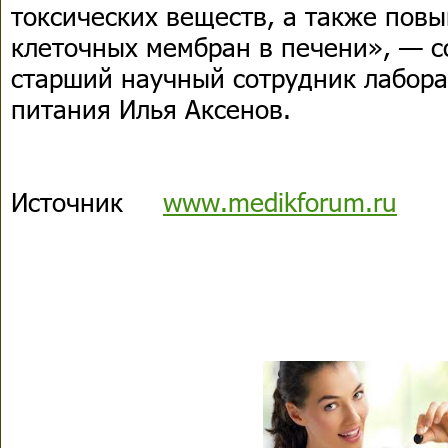
токсических веществ, а также повы
клеточных мембран в печени», — 
старший научный сотрудник лабора
питания Илья Аксенов.
Источник
www.medikforum.ru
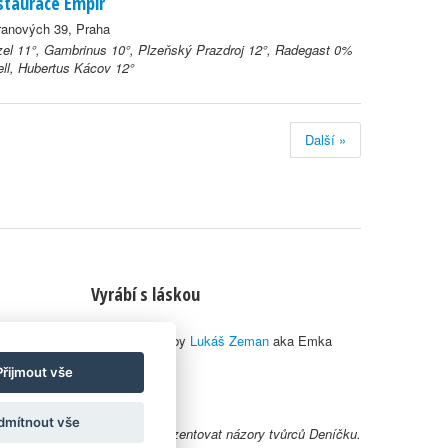
staurace Empír
ranových 39, Praha
el 11°, Gambrinus 10°, Plzeňský Prazdroj 12°, Radegast 0%
ell, Hubertus Kácov 12°
Další »
Vyrábí s láskou
© 2010–2026 by
Lukáš Zeman
aka Emka
Přijmout vše
dmítnout vše
y uživatelů nemusí nutně reprezentovat názory tvůrců Deníčku.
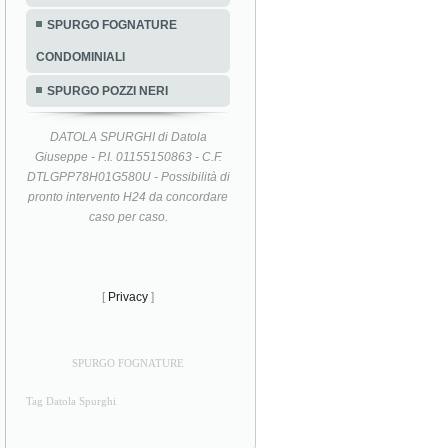
SPURGO FOGNATURE
CONDOMINIALI
SPURGO POZZI NERI
DATOLA SPURGHI di Datola
Giuseppe - P.I. 01155150863 - C.F.
DTLGPP78H01G580U - Possibilità di
pronto intervento H24 da concordare
caso per caso.
[
Privacy
]
SPURGO FOGNATURE
Tag Datola Spurghi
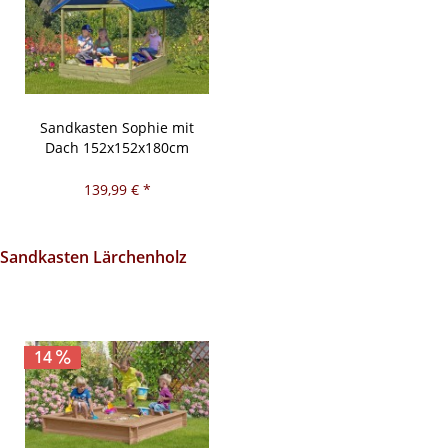
Sandkasten Sophie mit
Dach 152x152x180cm
139,99 € *
Sandkasten Lärchenholz
14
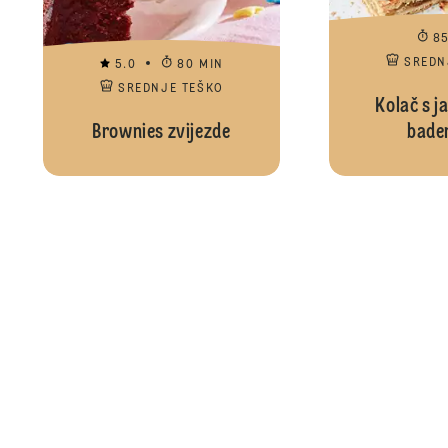
8
SREDN
5.0
80 MIN
SREDNJE TEŠKO
Kolač s j
Brownies zvijezde
bade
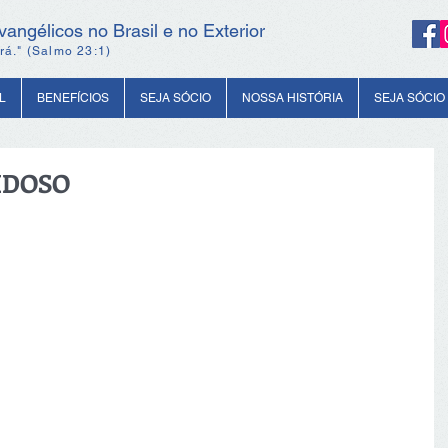
angélicos no Brasil e no Exterior
rá." (Salmo 23:1)
L
BENEFÍCIOS
SEJA SÓCIO
NOSSA HISTÓRIA
SEJA SÓCIO
IDOSO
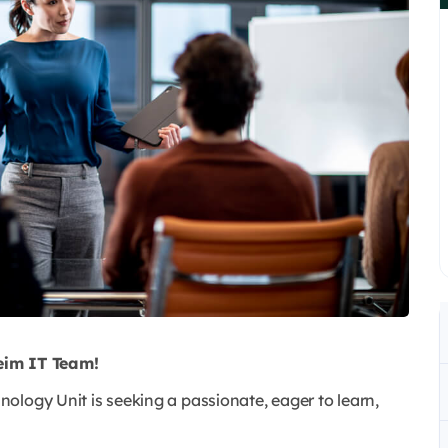
eim IT Team!
ology Unit is seeking a passionate, eager to learn,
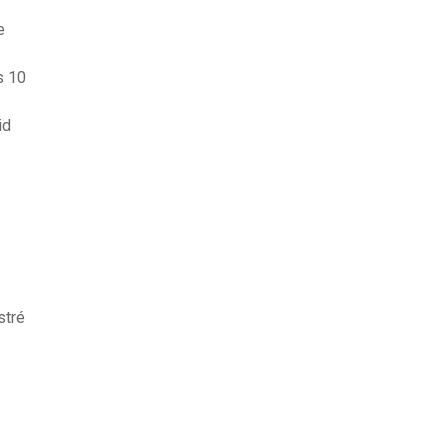
e
s 10
id
stré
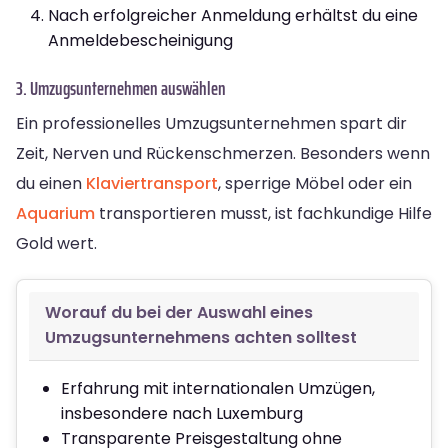
Nach erfolgreicher Anmeldung erhältst du eine
Anmeldebescheinigung
3. Umzugsunternehmen auswählen
Ein professionelles Umzugsunternehmen spart dir
Zeit, Nerven und Rückenschmerzen. Besonders wenn
du einen
Klaviertransport
, sperrige Möbel oder ein
Aquarium
transportieren musst, ist fachkundige Hilfe
Gold wert.
Worauf du bei der Auswahl eines
Umzugsunternehmens achten solltest
Erfahrung mit internationalen Umzügen,
insbesondere nach Luxemburg
Transparente Preisgestaltung ohne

TASK: The reply must consist solely of the lines from the one containing "Umzugsunternehmens achten solltest" through the last line of the data, reproduced exactly.

REPLY:
Umzugsunternehmens achten solltest
Erfahrung mit internationalen Umzügen,
insbesondere nach Luxemburg
Transparente Preisgestaltung ohne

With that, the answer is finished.